Kaori Tatebayashi

Born: 1972
Place of Birth: Arita, Japan

Born in the tiny village of Arita, the home of Imari porcelain in Japan, ceramic artist Kaori Tatebayashi
graduated with a BA(hons) and an MA in ceramics from Kyoto City University in Japan. During her degrees, she studied abroad at both the Royal College of Art, London as well as Kolding Design School of Art, Denmark.

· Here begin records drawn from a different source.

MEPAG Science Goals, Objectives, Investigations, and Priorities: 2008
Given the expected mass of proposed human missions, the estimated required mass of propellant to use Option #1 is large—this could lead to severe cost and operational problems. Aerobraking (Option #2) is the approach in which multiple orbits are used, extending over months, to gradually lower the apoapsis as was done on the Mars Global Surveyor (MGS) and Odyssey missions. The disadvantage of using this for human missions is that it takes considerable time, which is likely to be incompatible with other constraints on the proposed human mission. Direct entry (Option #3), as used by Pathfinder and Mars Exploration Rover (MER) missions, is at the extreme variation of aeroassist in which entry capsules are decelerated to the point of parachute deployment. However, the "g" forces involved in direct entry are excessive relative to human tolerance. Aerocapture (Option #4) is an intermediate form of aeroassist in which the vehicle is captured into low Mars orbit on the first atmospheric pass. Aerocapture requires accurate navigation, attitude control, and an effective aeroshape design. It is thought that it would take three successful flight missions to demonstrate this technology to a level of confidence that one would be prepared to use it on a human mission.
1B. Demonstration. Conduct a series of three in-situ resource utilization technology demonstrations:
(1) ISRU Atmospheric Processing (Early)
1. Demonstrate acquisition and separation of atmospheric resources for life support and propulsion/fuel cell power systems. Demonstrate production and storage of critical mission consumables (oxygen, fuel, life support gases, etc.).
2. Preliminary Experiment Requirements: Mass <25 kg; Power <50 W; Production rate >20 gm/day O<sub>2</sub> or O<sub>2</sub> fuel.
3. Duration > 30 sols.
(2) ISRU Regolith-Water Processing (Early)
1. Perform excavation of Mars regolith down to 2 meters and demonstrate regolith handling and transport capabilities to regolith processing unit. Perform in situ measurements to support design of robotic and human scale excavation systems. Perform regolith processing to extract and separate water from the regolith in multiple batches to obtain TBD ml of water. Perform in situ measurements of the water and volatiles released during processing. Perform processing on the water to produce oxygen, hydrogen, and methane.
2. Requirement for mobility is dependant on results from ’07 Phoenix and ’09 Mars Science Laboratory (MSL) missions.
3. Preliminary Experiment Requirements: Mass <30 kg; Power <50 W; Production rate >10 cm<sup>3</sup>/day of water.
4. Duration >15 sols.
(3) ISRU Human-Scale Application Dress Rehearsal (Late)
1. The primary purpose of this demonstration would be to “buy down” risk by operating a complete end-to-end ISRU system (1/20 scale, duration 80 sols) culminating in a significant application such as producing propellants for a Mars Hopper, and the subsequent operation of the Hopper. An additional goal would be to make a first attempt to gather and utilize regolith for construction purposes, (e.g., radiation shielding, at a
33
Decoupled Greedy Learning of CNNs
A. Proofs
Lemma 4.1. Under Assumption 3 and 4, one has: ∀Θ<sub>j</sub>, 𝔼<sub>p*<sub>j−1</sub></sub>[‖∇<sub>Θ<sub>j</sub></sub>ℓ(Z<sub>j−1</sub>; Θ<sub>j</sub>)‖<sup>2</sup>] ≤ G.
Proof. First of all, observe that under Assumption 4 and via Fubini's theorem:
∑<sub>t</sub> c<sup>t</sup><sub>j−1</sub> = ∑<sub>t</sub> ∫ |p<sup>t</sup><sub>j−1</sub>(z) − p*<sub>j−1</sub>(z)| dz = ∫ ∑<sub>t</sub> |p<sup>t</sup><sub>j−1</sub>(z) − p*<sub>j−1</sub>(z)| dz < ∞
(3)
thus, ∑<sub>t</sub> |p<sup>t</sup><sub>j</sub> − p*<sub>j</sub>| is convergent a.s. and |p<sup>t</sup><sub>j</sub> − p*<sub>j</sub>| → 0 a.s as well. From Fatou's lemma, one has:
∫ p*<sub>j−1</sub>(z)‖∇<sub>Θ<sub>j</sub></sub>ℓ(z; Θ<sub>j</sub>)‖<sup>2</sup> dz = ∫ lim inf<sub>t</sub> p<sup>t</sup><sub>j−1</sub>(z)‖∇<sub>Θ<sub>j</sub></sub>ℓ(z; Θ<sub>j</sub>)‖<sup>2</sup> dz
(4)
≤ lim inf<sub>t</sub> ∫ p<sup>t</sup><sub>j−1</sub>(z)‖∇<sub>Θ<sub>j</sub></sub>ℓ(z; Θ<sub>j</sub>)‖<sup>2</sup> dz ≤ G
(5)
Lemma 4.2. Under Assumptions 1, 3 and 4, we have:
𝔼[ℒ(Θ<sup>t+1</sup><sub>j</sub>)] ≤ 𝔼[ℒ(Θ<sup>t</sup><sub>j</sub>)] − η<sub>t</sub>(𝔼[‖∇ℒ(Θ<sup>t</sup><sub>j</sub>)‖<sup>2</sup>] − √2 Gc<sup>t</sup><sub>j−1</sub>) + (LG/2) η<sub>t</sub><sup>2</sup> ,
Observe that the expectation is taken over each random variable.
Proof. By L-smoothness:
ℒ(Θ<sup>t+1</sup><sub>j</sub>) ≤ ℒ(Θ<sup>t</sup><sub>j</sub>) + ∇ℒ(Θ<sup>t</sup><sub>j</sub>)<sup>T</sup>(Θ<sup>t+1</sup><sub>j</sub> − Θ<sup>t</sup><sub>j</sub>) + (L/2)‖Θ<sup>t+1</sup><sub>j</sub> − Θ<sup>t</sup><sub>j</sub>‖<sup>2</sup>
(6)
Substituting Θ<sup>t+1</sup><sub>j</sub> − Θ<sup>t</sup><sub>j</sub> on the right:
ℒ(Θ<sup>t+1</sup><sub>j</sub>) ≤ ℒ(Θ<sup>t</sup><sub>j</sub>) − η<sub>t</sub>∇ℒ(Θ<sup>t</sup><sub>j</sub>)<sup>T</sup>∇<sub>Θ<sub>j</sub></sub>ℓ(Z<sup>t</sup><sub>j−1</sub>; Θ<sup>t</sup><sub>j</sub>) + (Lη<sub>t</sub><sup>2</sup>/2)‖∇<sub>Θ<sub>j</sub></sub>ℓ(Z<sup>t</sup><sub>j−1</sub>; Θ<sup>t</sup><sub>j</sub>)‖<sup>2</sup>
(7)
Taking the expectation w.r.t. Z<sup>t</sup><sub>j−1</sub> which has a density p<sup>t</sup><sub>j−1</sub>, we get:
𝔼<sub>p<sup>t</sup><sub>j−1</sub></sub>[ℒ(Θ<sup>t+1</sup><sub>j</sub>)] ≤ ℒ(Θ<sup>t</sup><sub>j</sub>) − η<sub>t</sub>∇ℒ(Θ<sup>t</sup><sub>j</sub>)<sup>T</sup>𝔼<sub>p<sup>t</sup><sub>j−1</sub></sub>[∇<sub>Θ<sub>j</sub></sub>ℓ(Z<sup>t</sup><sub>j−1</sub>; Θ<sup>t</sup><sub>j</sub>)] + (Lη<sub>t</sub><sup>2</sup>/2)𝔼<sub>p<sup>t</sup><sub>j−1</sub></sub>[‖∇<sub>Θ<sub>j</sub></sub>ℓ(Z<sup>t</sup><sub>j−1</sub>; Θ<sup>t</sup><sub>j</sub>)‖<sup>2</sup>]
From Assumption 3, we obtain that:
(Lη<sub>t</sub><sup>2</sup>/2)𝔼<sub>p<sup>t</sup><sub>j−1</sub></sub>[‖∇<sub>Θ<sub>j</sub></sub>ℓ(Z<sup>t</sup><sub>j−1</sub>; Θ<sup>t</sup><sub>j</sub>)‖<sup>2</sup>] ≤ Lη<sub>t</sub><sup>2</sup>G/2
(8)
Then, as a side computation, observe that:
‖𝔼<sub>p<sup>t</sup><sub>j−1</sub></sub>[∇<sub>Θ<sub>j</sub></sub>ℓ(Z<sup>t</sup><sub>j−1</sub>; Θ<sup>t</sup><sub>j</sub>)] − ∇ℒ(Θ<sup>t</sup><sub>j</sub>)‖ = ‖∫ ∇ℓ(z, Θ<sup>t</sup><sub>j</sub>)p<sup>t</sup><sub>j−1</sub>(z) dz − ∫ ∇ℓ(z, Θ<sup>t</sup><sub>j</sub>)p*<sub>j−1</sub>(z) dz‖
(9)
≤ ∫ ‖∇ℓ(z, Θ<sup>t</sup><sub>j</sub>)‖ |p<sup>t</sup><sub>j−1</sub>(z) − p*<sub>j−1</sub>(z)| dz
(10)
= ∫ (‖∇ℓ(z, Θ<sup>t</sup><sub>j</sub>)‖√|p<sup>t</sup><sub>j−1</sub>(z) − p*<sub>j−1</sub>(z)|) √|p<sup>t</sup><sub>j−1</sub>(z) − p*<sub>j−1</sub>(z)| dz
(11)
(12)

While studying ceramics in Kyoto and London, I explored what new possibilities clay could have and what this familiar material meant to myself. Its paradoxical nature fascinated me, simultaneously having a sense of fragility and permanence. Whatever you make with soft and malleable clay, the firing will result in irreversible changes. Clay will end its organic life, and what remains after the firing is like a lifeless ‘shell’. It becomes strong and durable, but at the same time it can be destroyed in an instant. This fragility always reminds me of nature’s cycle. Fired ceramic resembles ghosts, losing their organic life in the firing. It becomes a metaphor for memory, traces of the past and a connection between the past and the present. Using its spectral appearance and paradoxical character, I aim to capture time and preserve it within clay. In recent years, my love of nature, plants and gardening has increasingly influenced my work. I capture and preserve the fleeting moments of the life cycle of plants through modelling by hand. By stopping the clock and also removing original colour, ordinary objects become something extraordinary to look at and will resemble a ghostly apparition.

Kaori has received awards from the Crafts Council and was commissioned to create tableware for the British Museum’s Grenville Room in 2009.